[Wikimedia-l] WMF employee writing articles for $300
Russavia
russavia.wikipedia at gmail.com
Mon Jan 6 01:15:31 UTC 2014
David,
Myself, I like Sarah, we've had some good and entertaining discussions, and
I even nominated her for RfA on Commons (
https://commons.wikimedia.org/wiki/Commons:Administrators/Requests/SarahStierch).
My posting here has nothing to do with bitch-slapping Sarah (
http://wikipediocracy.com/forum/viewtopic.php?p=75849#p75849). Odder has
presented information, which raises many questions, not necessarily of
Sarah, but of those in the Foundation hierachy who have publicly spoken out
about paid editing in general.
By all rights, if Sue's statement and Jimmy's
well-known-but-not-so-coherent position is meant to have teeth, Sarah
should also be served with a cease-and-desist notice for obvious paid
editing, and for violating the terms of use. Otherwise the cease-and-desist
notice the WMF sent to Wiki-PR (
https://blog.wikimedia.org/2013/11/19/wikimedia-foundation-sends-cease-and-desist-letter-to-wikipr/)
is basically worthless. I have, of course, taken the liberty to contact
Jordan French of Wiki-PR to advise them of Odder's blog, and of these
postings on this mailing list, so that they can follow it for their own
purposes, and see what public response comes from the powers-that-be at the
WMF.
So David, if you can stick to the topic instead of using nonsensical
personal attacks on myself, perhaps you can explain your position here. I
surely think that Sarah wouldn't appreciate your comments that people who
engage in paid editing are trying to "fuck up Wikipedia for commercial
advantage". Whilst we will obviously wait for Sarah to comment publicly
here, what do you see as being the difference between Wiki-PR and Sarah?

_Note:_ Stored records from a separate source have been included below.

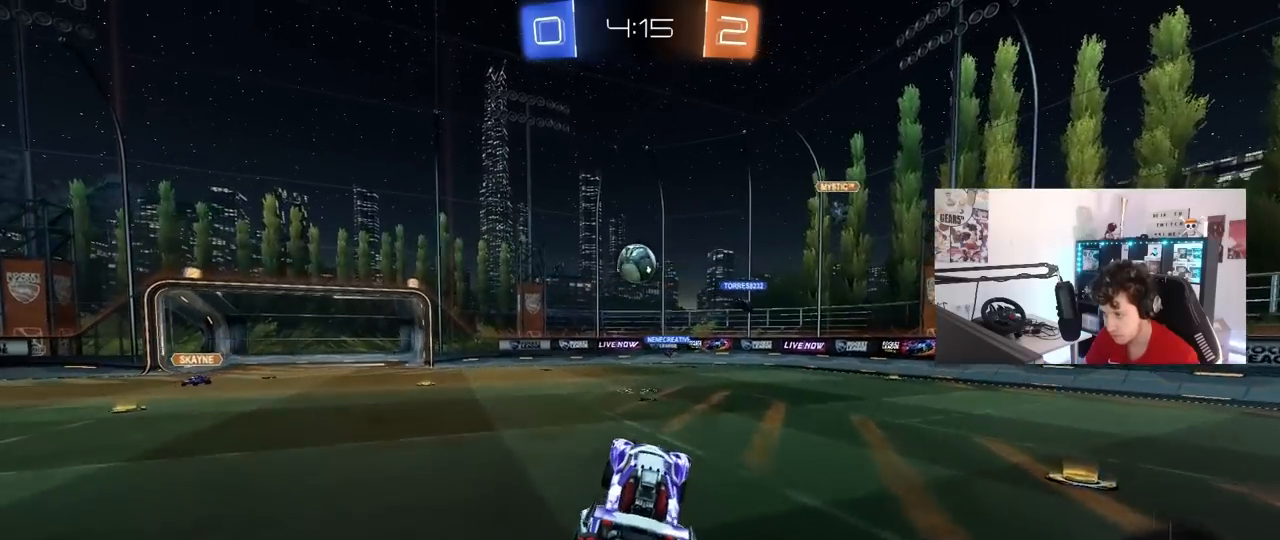
{"keys": [], "mouse": ["left"], "mouse_move": "still", "events": [[183, "a", "up"], [233, "d", "down"], [283, "d", "up"], [283, "w", "down"], [383, "w", "up"]]}
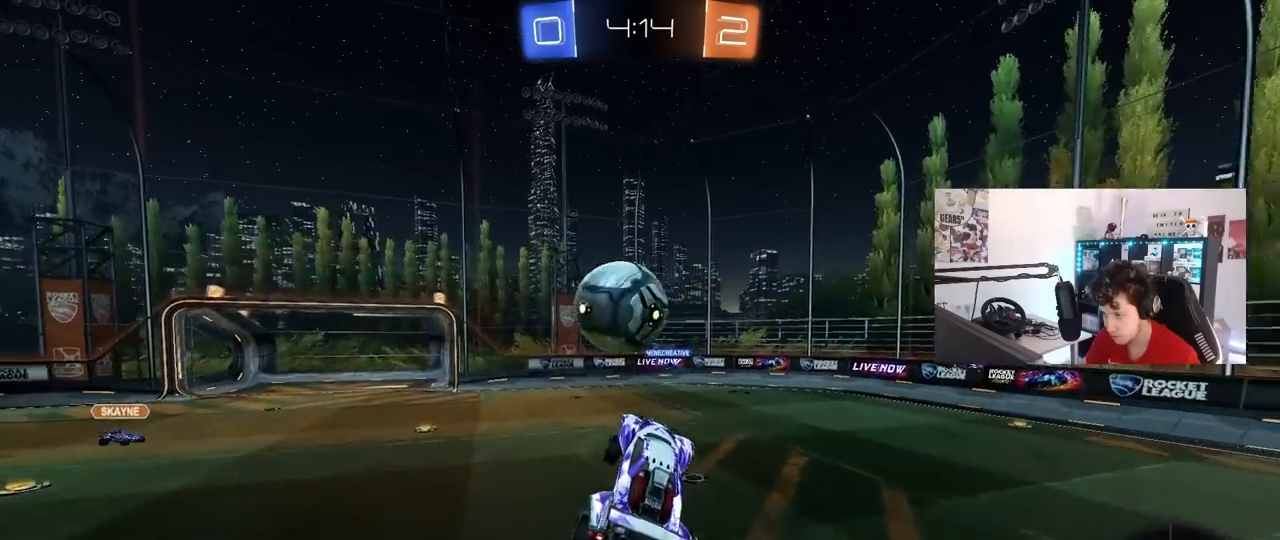
{"keys": ["a", "s", "shift"], "mouse": [], "mouse_move": "up", "events": [[17, "w", "down"], [67, "a", "down"], [67, "shift", "down"], [117, "mouse_right", "down"], [150, "s", "down"], [200, "w", "up"], [250, "mouse_left", "up"], [250, "mouse_right", "up"]]}
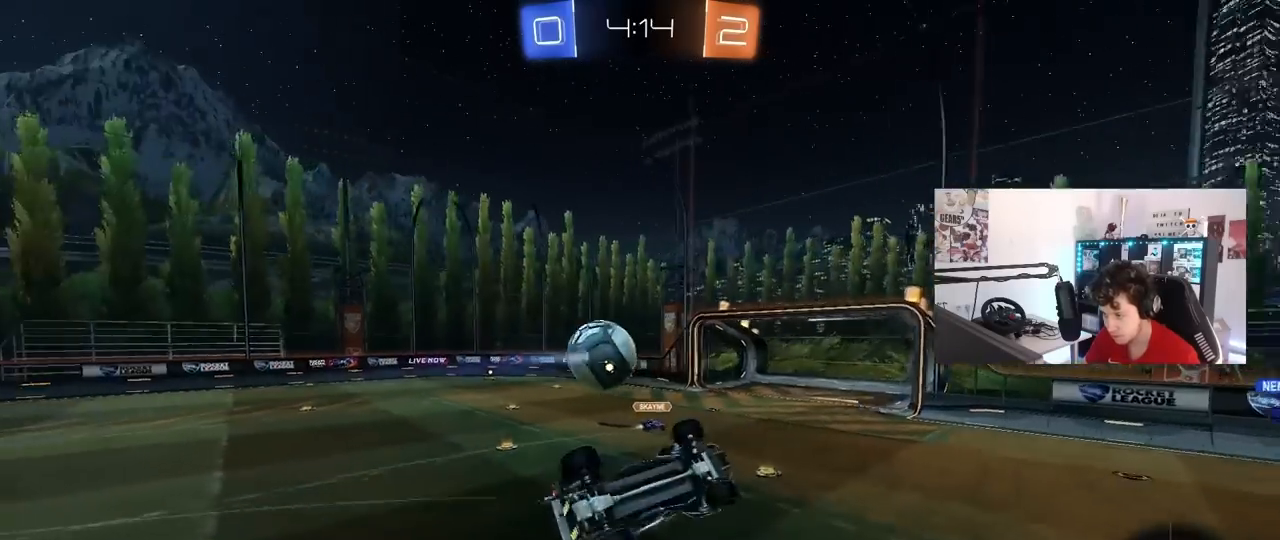
{"keys": ["a", "s", "shift"], "mouse": [], "mouse_move": "still", "events": [[317, "s", "up"], [450, "s", "down"]]}
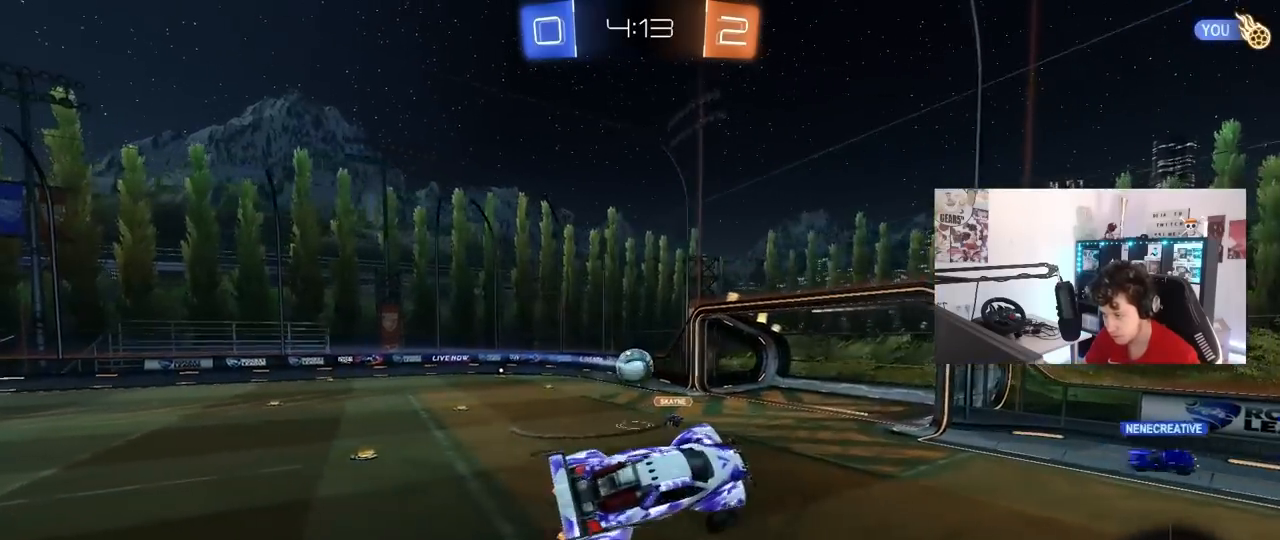
{"keys": [], "mouse": [], "mouse_move": "still", "events": [[133, "a", "up"], [133, "s", "up"], [133, "shift", "up"], [183, "d", "down"], [283, "d", "up"]]}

Should she be subjected to an en.wp community ban? Should she be served
with cease-and-desist notices from WMF legal? Or is it that insiders on our
projects are treated differently by the powers-that-be to those who don't
have that privilege? (We all know the answer to that last question!)
As to motives for the blog post, take it up with Odder, it's his post. My
motive in posting here is purely to generate discussion on obvious
"organizational issues of the Wikimedia Foundation"; and paid editing is
one of the major organizational issues of recent months, even looking at
Wales' talk page on en.wp, it is basically full of bright line, COI and
paid editing discussions, and has been for some time now.
Anyway, I look forward to hearing from Sarah on this issue, and again, she
has my support in regards to this issue.